12. In Jafferbhai v. Purshottam the Court was considering a practice similar to that which we have to consider in this case. But it was a case under Section 247. There had been an order of acquittal and it appears from the judgments both of Mr. Justice Patkar and Mr. Justice Wild that that was really the consideration which weighed with the Court there. Apparently it was suggested in the course of the argument that the Court had no power at all in revision to set aside an order of acquittal. That contention the learned Judges negatived and they expressed the view that in very rare cases the Court has the power to interfere in revision even with an order of acquittal. It does not appear that the practice followed in the Magistrate's Court was at all fully examined or that there was any discussion of the requirements of Sections 247 and 259. We think, therefore, that the fact that the Court refused to interfere in that case cannot be regarded as a precedent which debars us from considering the propriety of the practice in question or from interfering in a case where we consider that justice requires it. We, therefore, set aside the order of the learned Magistrate discharging the accused in this case and direct that the case be proceeded with from the stage at which that order was made.

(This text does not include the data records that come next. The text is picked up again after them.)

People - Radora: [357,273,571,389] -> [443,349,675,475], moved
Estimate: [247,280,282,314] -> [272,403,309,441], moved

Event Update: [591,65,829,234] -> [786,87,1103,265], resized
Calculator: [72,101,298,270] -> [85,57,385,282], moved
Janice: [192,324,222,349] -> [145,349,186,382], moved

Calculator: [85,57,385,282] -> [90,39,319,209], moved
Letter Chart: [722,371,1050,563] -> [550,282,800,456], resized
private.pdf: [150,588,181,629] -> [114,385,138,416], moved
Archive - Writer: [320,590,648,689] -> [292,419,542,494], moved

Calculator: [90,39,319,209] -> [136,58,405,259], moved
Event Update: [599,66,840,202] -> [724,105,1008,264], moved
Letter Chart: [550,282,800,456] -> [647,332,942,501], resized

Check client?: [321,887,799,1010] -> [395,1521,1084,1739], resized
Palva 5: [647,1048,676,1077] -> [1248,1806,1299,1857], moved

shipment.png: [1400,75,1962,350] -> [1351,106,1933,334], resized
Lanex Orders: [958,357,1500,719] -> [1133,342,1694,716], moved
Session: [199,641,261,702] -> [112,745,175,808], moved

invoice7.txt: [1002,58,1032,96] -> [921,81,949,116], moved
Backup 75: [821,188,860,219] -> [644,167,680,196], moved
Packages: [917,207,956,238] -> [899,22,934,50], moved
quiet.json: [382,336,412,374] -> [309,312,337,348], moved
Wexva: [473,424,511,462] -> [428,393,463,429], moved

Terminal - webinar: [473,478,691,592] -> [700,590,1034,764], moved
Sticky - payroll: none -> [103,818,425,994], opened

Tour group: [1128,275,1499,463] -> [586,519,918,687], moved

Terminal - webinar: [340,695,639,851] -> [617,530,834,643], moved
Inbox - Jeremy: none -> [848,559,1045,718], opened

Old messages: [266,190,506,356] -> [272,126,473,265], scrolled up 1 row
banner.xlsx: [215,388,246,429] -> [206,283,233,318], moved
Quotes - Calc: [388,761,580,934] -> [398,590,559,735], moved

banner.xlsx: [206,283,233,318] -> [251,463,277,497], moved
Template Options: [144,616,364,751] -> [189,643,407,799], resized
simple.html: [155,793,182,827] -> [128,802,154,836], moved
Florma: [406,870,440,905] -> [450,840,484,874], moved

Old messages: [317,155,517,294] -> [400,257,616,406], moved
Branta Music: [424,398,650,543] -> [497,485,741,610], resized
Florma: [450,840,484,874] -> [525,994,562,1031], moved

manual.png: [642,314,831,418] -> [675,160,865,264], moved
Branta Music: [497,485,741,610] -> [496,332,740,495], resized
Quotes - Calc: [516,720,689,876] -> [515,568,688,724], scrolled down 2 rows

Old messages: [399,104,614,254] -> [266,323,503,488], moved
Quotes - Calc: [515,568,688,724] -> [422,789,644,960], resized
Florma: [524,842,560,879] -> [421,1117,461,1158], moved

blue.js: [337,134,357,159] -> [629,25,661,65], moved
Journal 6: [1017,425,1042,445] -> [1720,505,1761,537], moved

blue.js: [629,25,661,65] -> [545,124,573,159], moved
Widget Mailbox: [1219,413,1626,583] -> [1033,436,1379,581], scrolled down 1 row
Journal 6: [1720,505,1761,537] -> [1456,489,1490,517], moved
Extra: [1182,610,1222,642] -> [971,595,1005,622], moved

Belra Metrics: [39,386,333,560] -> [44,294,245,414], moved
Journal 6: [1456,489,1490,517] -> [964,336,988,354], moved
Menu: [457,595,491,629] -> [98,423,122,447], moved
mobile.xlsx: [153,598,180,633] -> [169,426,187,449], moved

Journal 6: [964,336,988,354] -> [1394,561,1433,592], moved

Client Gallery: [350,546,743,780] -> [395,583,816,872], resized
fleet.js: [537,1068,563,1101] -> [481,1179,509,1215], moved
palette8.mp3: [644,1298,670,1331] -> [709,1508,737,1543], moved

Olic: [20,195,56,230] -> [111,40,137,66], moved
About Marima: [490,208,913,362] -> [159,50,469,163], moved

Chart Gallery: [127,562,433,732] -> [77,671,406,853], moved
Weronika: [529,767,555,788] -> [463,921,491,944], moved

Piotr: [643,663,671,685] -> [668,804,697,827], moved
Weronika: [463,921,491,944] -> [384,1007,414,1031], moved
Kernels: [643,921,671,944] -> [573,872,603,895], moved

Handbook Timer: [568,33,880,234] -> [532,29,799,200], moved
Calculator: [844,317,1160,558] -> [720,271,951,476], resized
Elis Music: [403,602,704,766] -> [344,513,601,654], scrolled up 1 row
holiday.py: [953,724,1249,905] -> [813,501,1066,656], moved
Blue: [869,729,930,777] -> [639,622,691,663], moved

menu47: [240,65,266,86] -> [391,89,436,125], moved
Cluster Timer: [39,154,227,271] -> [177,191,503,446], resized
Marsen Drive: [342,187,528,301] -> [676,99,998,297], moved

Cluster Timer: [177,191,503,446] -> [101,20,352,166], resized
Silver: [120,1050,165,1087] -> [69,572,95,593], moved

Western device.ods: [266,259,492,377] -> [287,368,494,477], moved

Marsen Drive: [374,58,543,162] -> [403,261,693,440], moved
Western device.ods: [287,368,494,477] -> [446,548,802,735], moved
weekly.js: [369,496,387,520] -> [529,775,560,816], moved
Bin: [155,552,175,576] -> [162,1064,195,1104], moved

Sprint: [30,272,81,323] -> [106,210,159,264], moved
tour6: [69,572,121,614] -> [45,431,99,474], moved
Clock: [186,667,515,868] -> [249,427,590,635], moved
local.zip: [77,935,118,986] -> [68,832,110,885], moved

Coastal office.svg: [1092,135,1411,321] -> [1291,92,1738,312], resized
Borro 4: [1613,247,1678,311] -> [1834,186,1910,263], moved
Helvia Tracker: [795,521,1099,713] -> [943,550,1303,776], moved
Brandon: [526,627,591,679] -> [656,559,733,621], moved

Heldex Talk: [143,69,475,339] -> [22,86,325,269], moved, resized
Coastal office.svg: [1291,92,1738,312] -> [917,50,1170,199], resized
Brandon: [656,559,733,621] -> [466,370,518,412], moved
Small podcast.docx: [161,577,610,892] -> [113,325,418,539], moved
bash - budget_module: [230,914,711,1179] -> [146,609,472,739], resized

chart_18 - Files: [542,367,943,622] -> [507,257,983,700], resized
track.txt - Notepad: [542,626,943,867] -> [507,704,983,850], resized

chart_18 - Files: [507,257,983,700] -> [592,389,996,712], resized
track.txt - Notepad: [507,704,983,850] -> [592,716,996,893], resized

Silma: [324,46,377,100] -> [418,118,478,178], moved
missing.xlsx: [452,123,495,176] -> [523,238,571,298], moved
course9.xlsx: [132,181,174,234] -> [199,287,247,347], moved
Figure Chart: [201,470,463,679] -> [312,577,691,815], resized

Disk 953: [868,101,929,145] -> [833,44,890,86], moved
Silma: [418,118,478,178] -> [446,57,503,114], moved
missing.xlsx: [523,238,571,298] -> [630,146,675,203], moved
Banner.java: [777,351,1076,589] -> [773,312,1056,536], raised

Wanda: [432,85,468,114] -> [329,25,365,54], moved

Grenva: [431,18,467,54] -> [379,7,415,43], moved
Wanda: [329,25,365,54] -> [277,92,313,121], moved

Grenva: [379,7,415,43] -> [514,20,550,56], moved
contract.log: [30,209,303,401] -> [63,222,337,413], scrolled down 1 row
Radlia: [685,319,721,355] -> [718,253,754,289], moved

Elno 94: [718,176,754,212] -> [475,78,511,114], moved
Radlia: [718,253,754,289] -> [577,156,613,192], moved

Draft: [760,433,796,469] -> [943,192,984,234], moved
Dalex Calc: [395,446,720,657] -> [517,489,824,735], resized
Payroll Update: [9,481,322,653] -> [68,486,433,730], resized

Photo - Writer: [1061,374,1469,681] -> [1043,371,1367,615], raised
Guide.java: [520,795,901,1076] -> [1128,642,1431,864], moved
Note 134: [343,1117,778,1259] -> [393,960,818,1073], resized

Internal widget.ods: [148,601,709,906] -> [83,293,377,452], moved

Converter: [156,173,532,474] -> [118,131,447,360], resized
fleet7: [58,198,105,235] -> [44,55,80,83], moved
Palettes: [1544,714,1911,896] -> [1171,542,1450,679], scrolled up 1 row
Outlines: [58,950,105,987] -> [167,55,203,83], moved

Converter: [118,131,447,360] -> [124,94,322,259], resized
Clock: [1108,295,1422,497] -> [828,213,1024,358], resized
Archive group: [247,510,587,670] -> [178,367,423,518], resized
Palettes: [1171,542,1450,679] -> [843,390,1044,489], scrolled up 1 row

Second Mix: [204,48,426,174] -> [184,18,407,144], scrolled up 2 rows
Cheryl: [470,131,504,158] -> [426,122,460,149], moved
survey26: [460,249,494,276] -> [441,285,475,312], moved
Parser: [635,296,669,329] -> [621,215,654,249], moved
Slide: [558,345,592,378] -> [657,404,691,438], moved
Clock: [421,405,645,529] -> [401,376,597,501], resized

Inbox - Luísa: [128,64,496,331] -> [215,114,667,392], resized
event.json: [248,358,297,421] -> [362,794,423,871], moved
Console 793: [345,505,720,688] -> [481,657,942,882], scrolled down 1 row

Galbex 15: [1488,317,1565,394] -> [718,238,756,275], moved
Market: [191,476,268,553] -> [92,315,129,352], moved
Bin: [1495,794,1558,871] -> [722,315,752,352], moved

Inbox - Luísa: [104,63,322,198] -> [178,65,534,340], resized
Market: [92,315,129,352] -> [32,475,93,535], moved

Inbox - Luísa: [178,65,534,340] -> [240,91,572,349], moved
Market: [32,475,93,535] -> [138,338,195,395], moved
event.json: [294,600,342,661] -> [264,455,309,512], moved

13. I entirely concur with the conclusions as well as the reasons given by my learned brother. There would be nothing objectionable, under the Criminal Procedure Code, to the practice of taking a roll-call of all the cases on the board at any particular hour of the day when the board is heavy for the purpose of postponing such cases as are not likely to be taken up on that day so that the parties may be relieved, and the learned Magistrate does state in his report that a roll-call is taken for that purpose, and he further states that this particular case would not have been taken up on that day even if the complainant was present in Court. But when the Magistrate states further that the applicant should not be allowed to put that as an excuse for her absence as she was bound to be present in Court till the case was postponed in the Usual course, then, in my opinion, it would be an abuse of the practice, and would operate as a trap for the unwary, because if the roll-call is to be made only for the purpose of postponing the cases, then an order made in the case of an accused for the issue of a warrant or in the case of a complainant for the discharge or acquittal of the accused, if by some chance the party is absent at the time of the roll-call, would be against the principles of natural justice. I think, therefore, that, in view of the reasons the learned Magistrate himself has given about the object of the roll-call, the step that he has taken in discharging the accused is unjustified. I, therefore, agree that the rule in this case should be made absolute.